Suv39h1, a lysine methyltransferase, is known for its role in introducing di-and trimethylation at histone H3 lysine 9 (H3K9). This modification is crucial for maintaining heterochromatin and gene repression. It functions within epigenetic regulatory pathways, which are fundamental for various biological processes such as cell differentiation, development, and disease-related mechanisms [4]. Genetic models, like gene knockout (KO) and conditional knockout (CKO) mouse models, have been invaluable in studying Suv39h1.

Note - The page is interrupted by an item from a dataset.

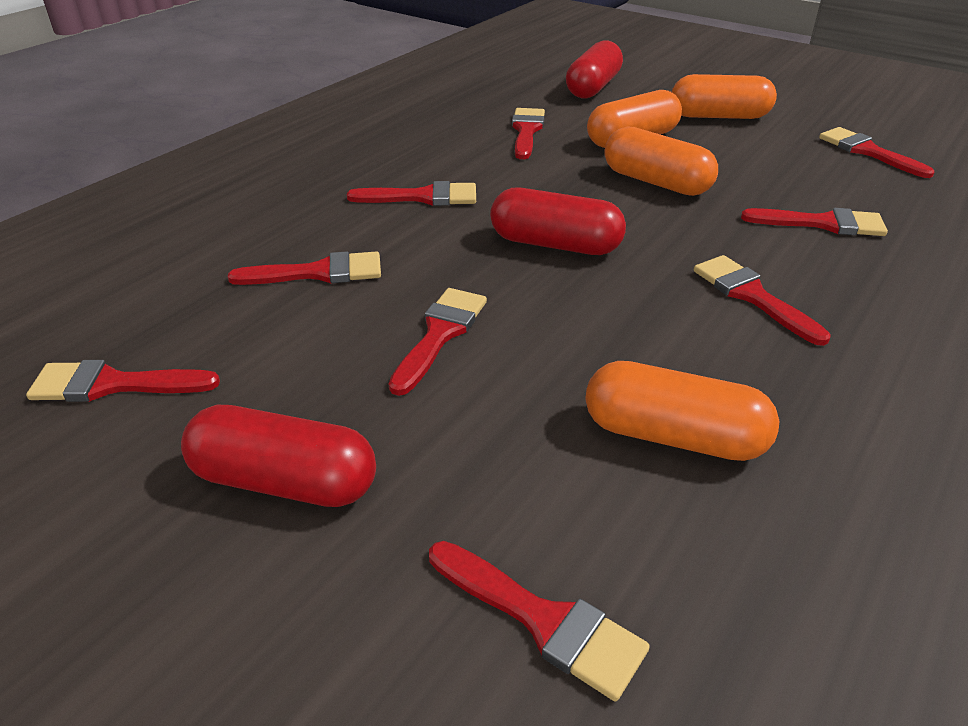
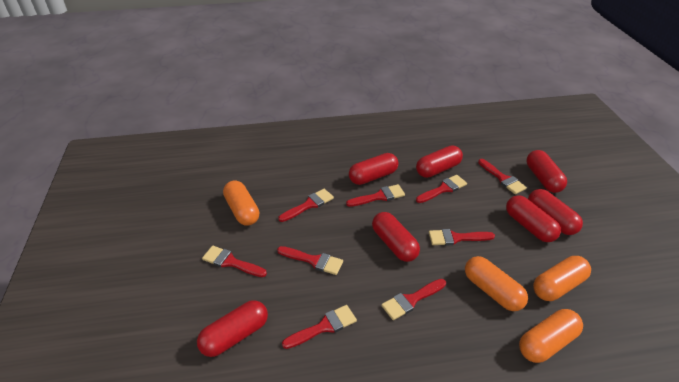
red capsule: 3 -> 7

In liver fibrosis, HSC-specific or myofibroblast-specific deletion of Suv39h1 in mice (achieved by crossbreeding Suv39h1 f/f mice with Lrat-Cre or Postn-CreERT2 mice) ameliorated liver fibrosis. Suv39h1 expression was upregulated during HSC-myofibroblast transition, and its knockdown blocked this transition in vitro. Mechanistically, Suv39h1 bound to the promoter of heme oxygenase 1 (HMOX1) and repressed its transcription [1]. In adoptive T-cell therapies, genetic disruption of SUV39H1 enhanced the early expansion, long-term persistence, and antitumor efficacy of human CAR T cells in leukemia and prostate cancer models. Transcriptional and genome accessibility profiling showed improved expression and accessibility of memory transcription factors in SUV39H1-edited CAR T cells [2]. Also, inactivation of SUV39H1 in BBz-CAR T cells enhanced their long-term persistence, protecting mice against tumor relapses and rechallenges in lung and disseminated solid tumor models [3].

In conclusion, Suv39h1 is a key epigenetic regulator involved in maintaining heterochromatin and gene repression. KO/CKO mouse models have revealed its significance in diseases such as liver fibrosis, and in enhancing the efficacy of adoptive T-cell therapies for cancer. These findings offer potential therapeutic targets for treating liver cirrhosis and improving cancer immunotherapies.